Trekking with Tengu on Mt Takao

December 2, 2019

In 2018, I met up with my Dutch friend and Japanese restauranteur Anja in Kamakura and Kyoto, so when she told me she would be available in October 2019, I made plans to go to Mt Takao and Fujinomiya together. We were joined by Dutch cookbook author and Japanese fermentation / pickling expert Peter van Berckel. 


Despite living here almost 4 years, I had never visited Takaosan and enlisted the help of Keio Railways and TENGU English volunteer guides to make sure my friends had the best experience possible on Takaosan. My friends at Keio helped make bookings for Japanese shojin ryori at Yakuo-in, the historic Shingon temple famous for its fire festival.

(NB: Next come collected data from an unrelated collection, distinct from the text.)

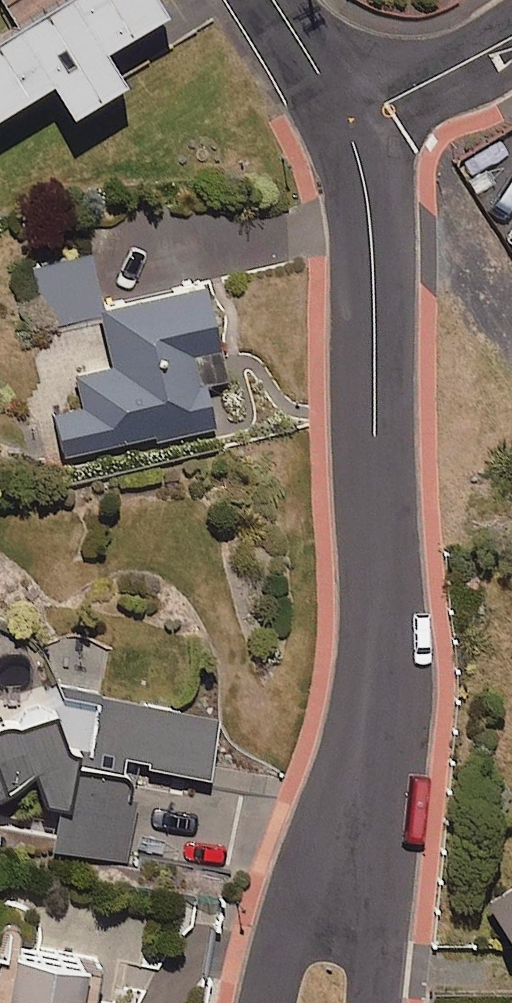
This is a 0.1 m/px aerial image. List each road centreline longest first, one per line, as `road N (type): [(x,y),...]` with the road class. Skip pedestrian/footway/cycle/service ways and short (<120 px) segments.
road 1 (residential): [(347,126),(371,235),(371,473),(383,662),(356,838)]
road 2 (residential): [(264,1002),(272,955),(356,838)]
road 3 (residential): [(347,126),(511,37)]
road 4 (residential): [(356,838),(377,957),(373,1002)]
road 5 (residential): [(271,0),(347,126)]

We met our volunteer guides Shin, Tack, and Nabe at Takaosanguchi station at 08:30 and set out for the brief walk to the cable car station, meeting new friends along the way. Numerous Japanese of all ages strode past us with hiking poles and gear (Takao-san features a number of different trails to get to the top; Trail 1 is paved and wheelchair-accessible, but other trails like Trail 6 pose much more of a hiking adventure).



 Our volunteer guides:


The cable car has the steepest incline in Japan, and it was quite a thrilling ride to the top! The view was spectacular from the cable car station observation decks.




It was refreshing to breathe in the clean, crisp air so unlike Yokohama or Tokyo.



On our hike, our guides told us about the variety of unique flora and fauna found on Mt Takao, legends, stories, and more. The Tengu statues that you see all over the mountain represent mythical Japanese supernatural beings / Shinto gods that are said to possess magical powers. There are two varieties: Daitengu, and Kotengu ("Lesser tengu"). Tengu are not unique to Mt Takao (you will find them at shrines and temples across Japan, including Kyoto and Daiyuuzan), but they are certainly very prominent here.


We explored Yakuo-in together before our guides dropped us off for an exquisite lunch.




 Giant shoes worn by the tengu


I have eaten (and written about) shojin ryori around Japan, and this was some of the most creative and gorgeous presentation I’ve seen in a decade. We opted for the more expensive shojin lunch, and the beautifully plated dishes included mock liver, sashimi, meatballs, and ham, all completely vegan and all delicious!


The highlight was when one of the temple's priests (who is VERY well-traveled and multilingual!) came and interacted with our group on a very personal level, giving us a private tour of Yakuo-in and an amazing insider’s look at the fire ritual. (His father and grandfather were both priests at Yakuo-in and he is now a head priest at his family’s temple as well). The air crackled with a spiritual, mystical energy in his presence.



We also met one of the representatives from Keio Railways who welcomed us before we took the hair-raising Eco-Lift back down to Takaosanguchi; I have never ridden in a ski lift, but I had at the very least expected a bar or belt for safety. Nope!! It is you and a very open bench as you sway and stare down hundreds of feet to the valley floor (I had my doubts that the netting below would actually catch anyone in the event of a fall…) Thrilling in a sort of “my life is in my hands” sort of way…. We had a good laugh about it after.


We also stopped into the Takao 599 Museum, which is free and has done a tremendous job at promoting local flora and fauna for visitors through hands-on exhibits, dioramas, and taxidermy animals. There are also exhibits (in Japanese) about various hardwoods and crafts. The café and gift shop were very well thought out as well.




 Takaosan is home to giant flying squirrels!


Next, we headed out on the bullet train for Fujinomiya. After checking in to our hotel, we headed down the street to a friendly Izakaya, where we conveniently met a Swedish woman living in Fujinomiya who translated for us. Perched in a cozy back booth surrounded by locals, my friends had beautiful sashimi and I snacked on various vegetables and salads (of course topped off with Japanese beer and whiskey…)


It was a very memorable and fun day with new and old friends!